A woman who filed a complaint last month with the Equal Employment Opportunity Commission will be one of the first to test a new law banning discrimination based on genetic information. The woman, Pamela Fink, claims she was wrongfully terminated after she disclosed to her employers that she tested positive for a gene thought to predispose one to certain breast cancers. 

The Genetic Information Nondiscrimination Act went into effect last fall and some 80 complaints have been filed since, but this case could be the first one that alleges wrongful termination based on genetic discrimination. The law prohibits companies and health insurers from requiring employees to undergo genetic testing, from asking employees to disclose genetic information, or from using genetic information against employees.

Pamela Fink had a genetic test to see if she had the gene linked to breast cancer after one of her sisters became ill with the disease. She found she had the gene. After her other sister also contracted breast cancer, Fink decided to undergo a preventative double mastectomy. Fink had felt comfortable with her supervisors and felt she could disclose her genetic test results and the reason for her surgeries. She feels that the information was ultimately used against her, however.
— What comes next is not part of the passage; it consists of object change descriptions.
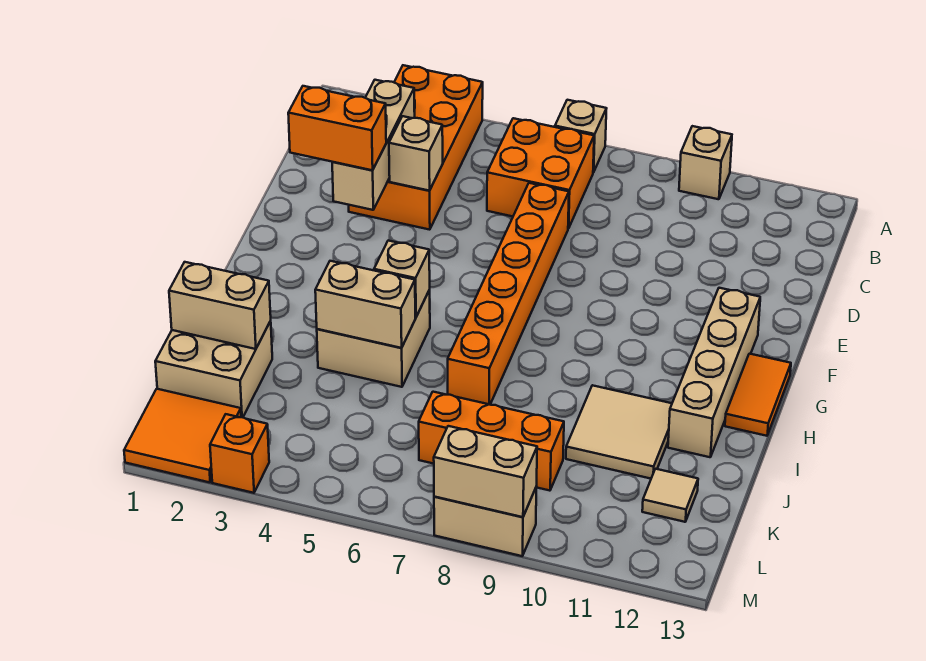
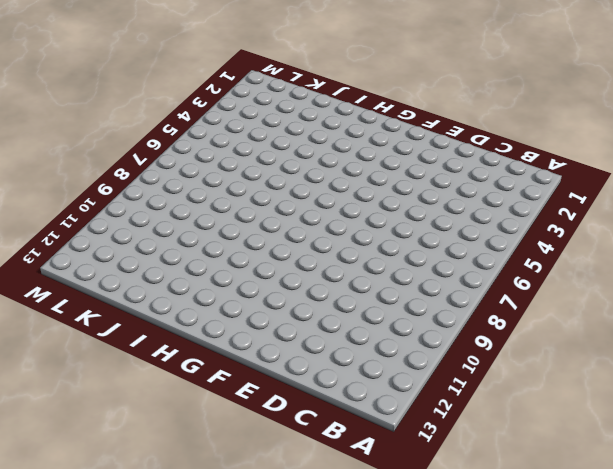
none -> orange 2x4 brick [349,65,483,230]
none -> tan 1x1 brick [555,100,607,173]
none -> tan 1x1 brick [679,126,732,199]

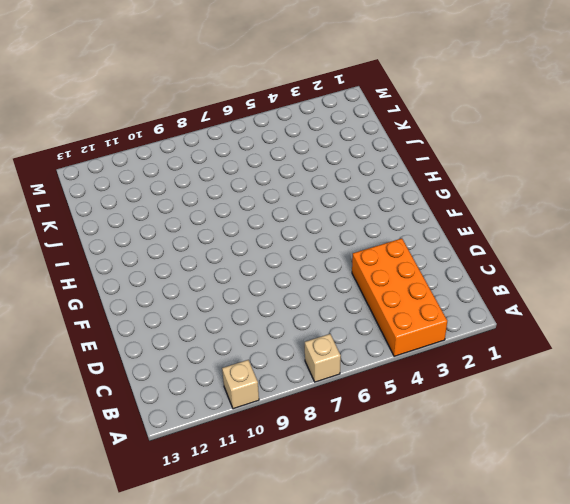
none -> orange 2x2 brick [487,118,594,229]
none -> orange 1x6 brick [448,183,569,405]
none -> tan 1x4 brick [668,288,760,457]

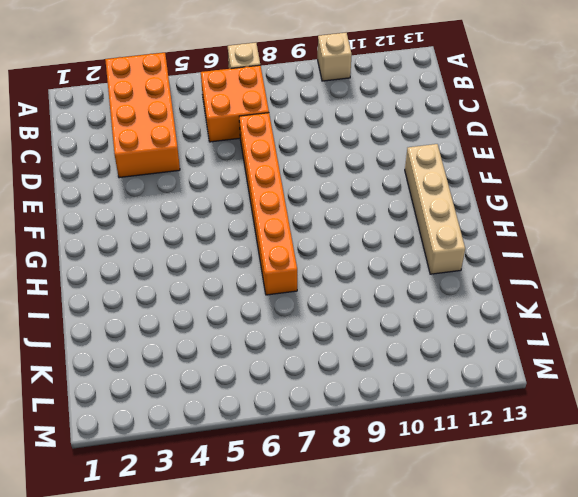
none -> orange 1x2 tile [725,354,791,436]
none -> tan 2x2 brick [317,290,430,387]
none -> tan 2x2 tile [566,385,672,479]

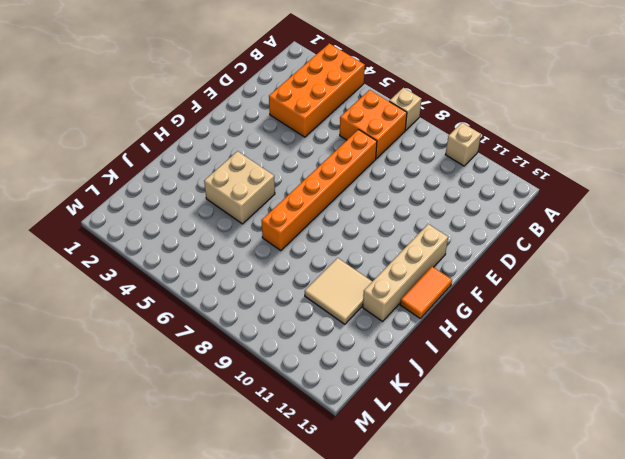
none -> tan 2x2 brick [155,321,272,417]
none -> orange 1x3 brick [419,392,564,491]
none -> tan 1x1 tile [642,469,698,522]

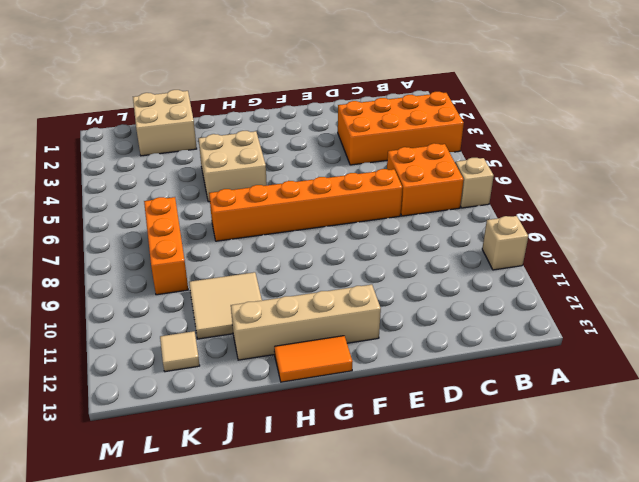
none -> orange 2x2 tile [124,389,241,482]
none -> orange 1x1 brick [210,414,269,493]
none -> tan 1x2 brick [434,488,536,556]

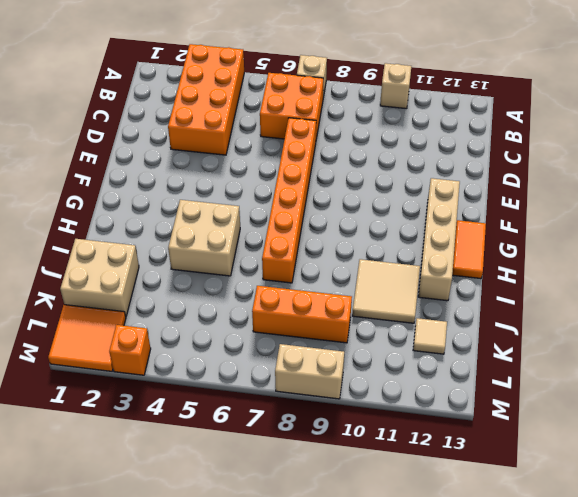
none -> tan 1x3 brick [332,80,415,210]
none -> tan 1x1 brick [389,116,443,191]
none -> tan 1x1 brick [374,241,430,317]

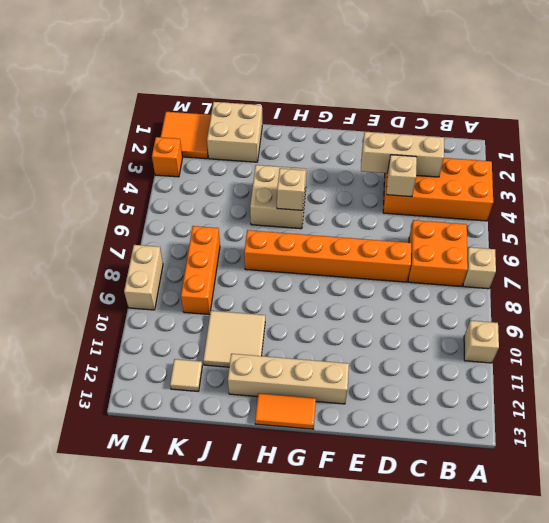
none -> tan 1x2 brick [315,261,415,348]
none -> tan 1x2 brick [169,262,271,349]
none -> tan 1x2 brick [434,426,537,517]

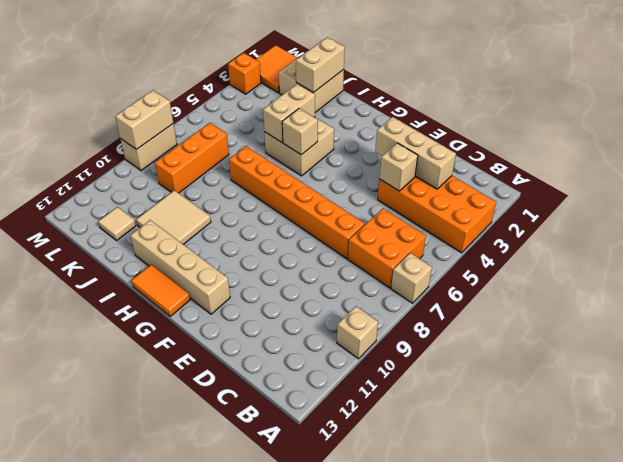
none -> orange 1x2 brick [288,86,386,170]

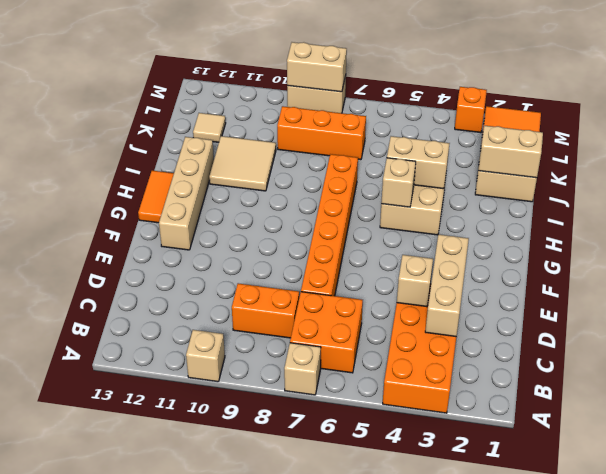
orange 1x2 brick [232,283,299,338] -> orange 1x2 brick moved to [288,86,386,170]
She claims that when she returned from her surgeries, she was demoted and gradually had responsibilities taken from her, until she was eventually fired.

Fink contends that her employer, MXenergy, illegally fired her for her genetics. Fink was the director of public relations for the natural gas and electricity supplier and says she was given glowing performance reviews while she was there, but everything inexplicably changed after her surgeries.

Fink's lawyer believes that if Fink loses her case it could discourage other workers from undertaking genetic testing or having preventative surgeries or treatments based on the results of those tests.